WORK TO BE COMPLETED
Search the records for the word "crunches" and pick out every line that has it.

Pictures paired with source code
********************
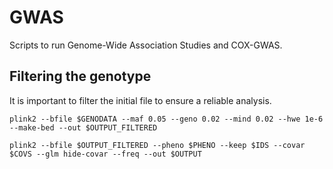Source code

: # GWAS
Scripts to run Genome-Wide Association Studies and COX-GWAS.

## Filtering the genotype
It is important to filter the initial file to ensure a reliable analysis.
```
plink2 --bfile $GENODATA --maf 0.05 --geno 0.02 --mind 0.02 --hwe 1e-6 --make-bed --out $OUTPUT_FILTERED
```

```
plink2 --bfile $OUTPUT_FILTERED --pheno $PHENO --keep $IDS --covar $COVS --glm hide-covar --freq --out $OUTPUT
```
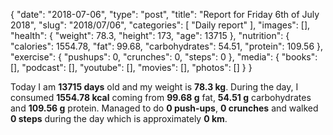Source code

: {
    "date": "2018-07-06",
    "type": "post",
    "title": "Report for Friday 6th of July 2018",
    "slug": "2018\/07\/06",
    "categories": [
        "Daily report"
    ],
    "images": [],
    "health": {
        "weight": 78.3,
        "height": 173,
        "age": 13715
    },
    "nutrition": {
        "calories": 1554.78,
        "fat": 99.68,
        "carbohydrates": 54.51,
        "protein": 109.56
    },
    "exercise": {
        "pushups": 0,
        "crunches": 0,
        "steps": 0
    },
    "media": {
        "books": [],
        "podcast": [],
        "youtube": [],
        "movies": [],
        "photos": []
    }
}

Today I am <strong>13715 days</strong> old and my weight is <strong>78.3 kg</strong>. During the day, I consumed <strong>1554.78 kcal</strong> coming from <strong>99.68 g</strong> fat, <strong>54.51 g</strong> carbohydrates and <strong>109.56 g</strong> protein. Managed to do <strong>0 push-ups</strong>, <strong>0 crunches</strong> and walked <strong>0 steps</strong> during the day which is approximately <strong>0 km</strong>.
********************
RESULT OF THIS TASK
        "crunches": 0,
Today I am <strong>13715 days</strong> old and my weight is <strong>78.3 kg</strong>. During the day, I consumed <strong>1554.78 kcal</strong> coming from <strong>99.68 g</strong> fat, <strong>54.51 g</strong> carbohydrates and <strong>109.56 g</strong> protein. Managed to do <strong>0 push-ups</strong>, <strong>0 crunches</strong> and walked <strong>0 steps</strong> during the day which is approximately <strong>0 km</strong>.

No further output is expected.